Robin Wendin Thomasson

Personal information
- Date of birth: 26 March 1999 (age 27)
- Height: 1.85 m (6 ft 1 in)
- Position: Defender

Team information
- Current team: GAIS
- Number: 5

Youth career
- Kvidinge IF
- –2016: Helsingborgs IF

Senior career*
- Years: Team / Apps / (Gls)
- 2016: Helsingborgs IF Akademi / 5 / (0)
- 2017–2019: Bjuvstorps FF / 53 / (19)
- 2020–2022: Hittarps IK / 45 / (6)
- 2023: Eskilsminne IF / 25 / (3)
- 2024–: GAIS / 42 / (0)

= Robin Wendin Thomasson =

Swedish footballer (born 1998)

Robin Wendin Thomasson (born 26 March 1999) is a Swedish footballer who plays as a defender for GAIS in Allsvenskan.

==Career==
He started his youth career in Kvidinge IF, and eventually joined the academy of Helsingborgs IF. He also played for a Helsingborg Academy team in Division 2 in 2016, the fourth tier of Swedish football.
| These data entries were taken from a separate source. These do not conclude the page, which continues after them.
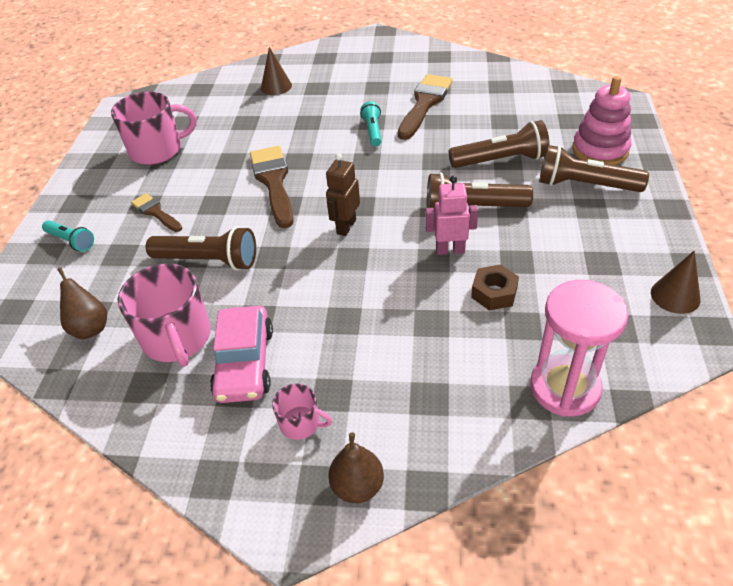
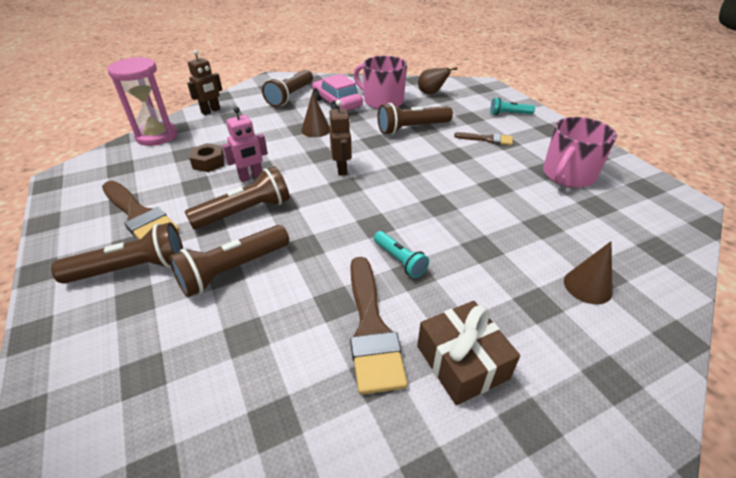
camera: 145 degrees right, 5 degrees down
brown brush [250,146,294,228] -> brown brush moved to [102,181,180,239]
pink mug [272,384,332,440] -> brown flashlight [262,70,313,107]
brown pear [328,432,384,503] -> none
pink stacking toy [572,76,631,165] -> none
brown cone [651,250,701,314] -> brown cone moved to [301,92,330,137]
none -> brown robot [187,50,222,115]
none -> brown gift [417,301,520,405]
However, he was not given a senior contract by Helsingborg and had to join Bjuvstorps FF all the way down in Division 5. The team won promotion to the Division 4, and in 2020, Wendin Thomasson moved up one more tier to Hittarps IK in Division 3. Football was a hobby alongside his work as a sheet metal worker. However, he did extra training sessions after football practice.

In 2023 he was picked up by third-tier club Eskilsminne IF, and was noticed as an attacking left back. If he had a model player, it would be Theo Hernandez. He only stayed in Eskilsminne for one year before being signed by GAIS on a four-year contract. Wendin Thomasson later revealed that he was partying on board the Helsingborg–Helsingør ferry, being "pretty packed", when GAIS called.

GAIS won promotion to the 2024 Allsvenskan, and Wendin Thomasson made his Allsvenskan debut in the first round of the season. After the 2024 season, Wendin Thomasson won the fans' Breakthrough of the Year award. His contract was prolonged by one year, lasting until the end of 2028. His 2025 season was in part hampered by illness; he also missed a Gothenburg derby against IFK due to suspension.